Prevea quarantine guide:

“It’s probably our most commonly asked question. It’s the most common reason people would message me. What do we do about the quarantine? So there’s five scenarios we walk through. When you’re supposed to start your quarantine? When does your quarantine end? And once again, who needs to quarantine and who doesn’t? I think there’s a mis-perception that ‘I live with somebody who is quarantining, that means I need to be quarantined?’ No. If you live with somebody who is isolating because they’re positive you would need to quarantine. But if you’re living with somebody who was sent home from school or sent home from work because they need to quarantine, you don’t need to quarantine.”


"Anybody who is symptomatic and gets tested should be isolating. Isolating is quarantine-plus-one. You’re staying in a part of the home, not even interacting with anybody else in your home if you live with somebody else. Nothing needs to be done with the class until we know what’s going on with the teacher. Same thing with an employer setting. The teacher needs to isolate. Obviously that’s up to the school district then if they have a substitute teacher that would be ideal. Then once we know about what happens with the teacher, then we can start that contact tracing. Was that person, depending on the grade level, able to maintain that six feet? And then we can deal with the classroom at that point forward.


Some hospitals and clinics have stopped testing people prior to minor procedures. Has it affected the overall positive rate?

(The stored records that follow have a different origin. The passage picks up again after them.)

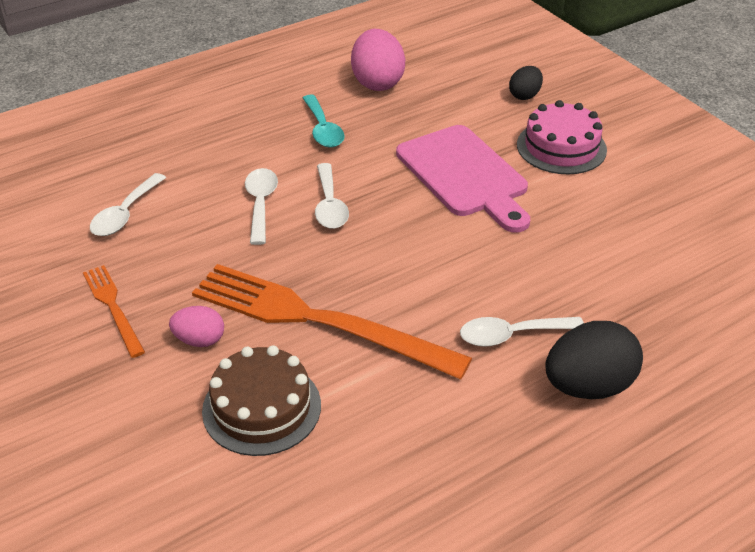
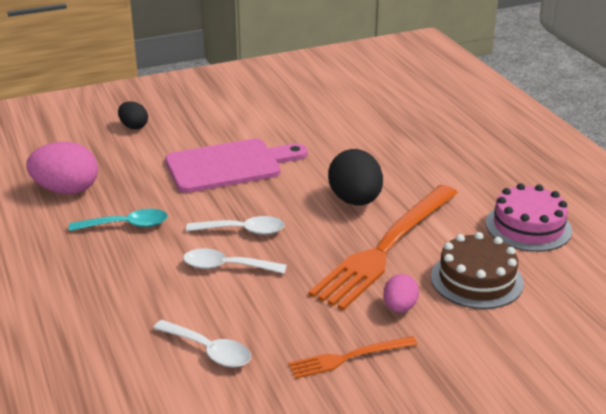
camera: 80 degrees left, 10 degrees down
white spoon [460,317,584,347] -> none
pink cake [517,100,607,175] -> pink cake moved to [486,183,572,252]
black egg [545,321,643,399] -> black egg moved to [328,149,383,206]

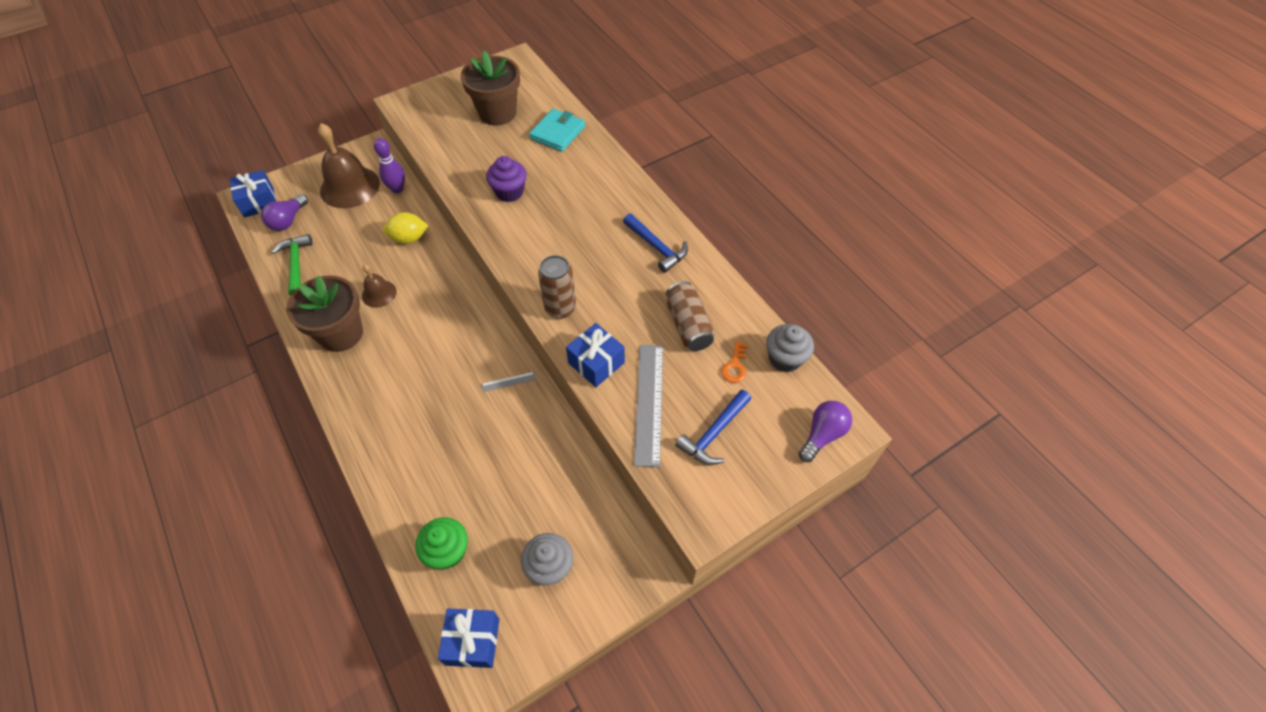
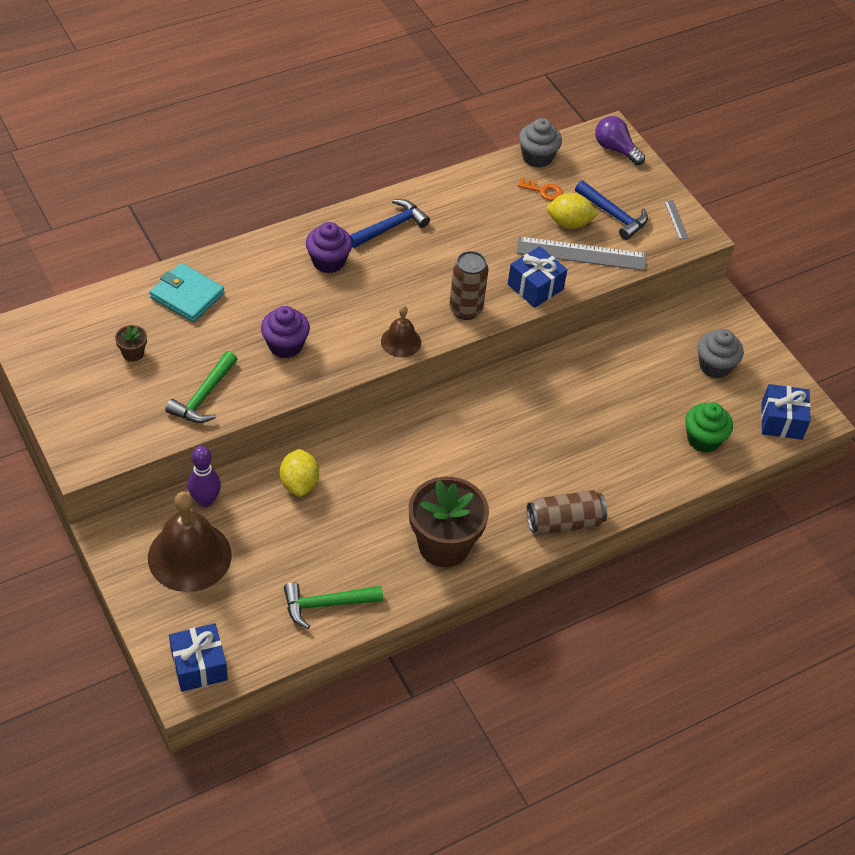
camera: 90 degrees left, 5 degrees down
purple light bulb [261,194,308,231] -> none
brown bell [362,264,397,308] -> brown bell moved to [381,306,421,357]
brown flower pot [461,51,520,126] -> brown flower pot [115,325,147,362], size x0.42
grey ruler [481,372,536,392] -> grey ruler moved to [664,200,689,240]
brown can [666,281,715,351] -> brown can moved to [527,490,607,535]
none -> green hammer [165,351,237,423]
none -> purple cupcake [306,222,352,273]
none -> yellow lemon [547,193,598,229]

“Definitely when you’re screening a lot of people that didn’t have any symptoms and you had a low percent positivity, I think we were at one percent, and you stop doing that, it’s going to affect the overall numbers, and the overall positivity rate is going to increase. Let’s just say that those pre-procedural things that we were doing for those minor procedures--that was our form of surveillance testing in the community. We probably need another form of surveillance testing in the community to look at it. We don’t know what that’s going to look like just yet, but it definitely has affected the numbers.”


"Even though we saw that 20 percent positivity, to take that into context, it was one of the lowest days of total number of tests being done. That’s why we encourage people that we need to do more testing to find more of the disease to basically control it. Our trend line is going up on a percent positivity, and that’s unfortunate. Some of it has to do with spikes like that. But it’s also important not to focus on a day or even three days, but to look at this on a 14-day timeline. Our percent positivity is higher than what we need it. Those 17 percent, 20 percent spikes had a lot more to do with not testing enough people and still having a good amount of cases at the same time, that created some of the anxiety, I think.

“Number one, we need to continue to educate people on when to get tested. It’s if you have any one of those myriad of CDC symptoms. And even mild symptoms such as a headache or fatigue. I think people are also getting tired. I think we all are getting tired of COVID and even talking about it all the time. And people are somewhat getting a little fatigued and maybe ignoring it. And this is the worst time to do that as we head into influenza season. So we need to make sure people are getting tested. And I don’t think people understand that even if you don’t have symptoms, there are certain cases, such as being exposed, that you should be tested.”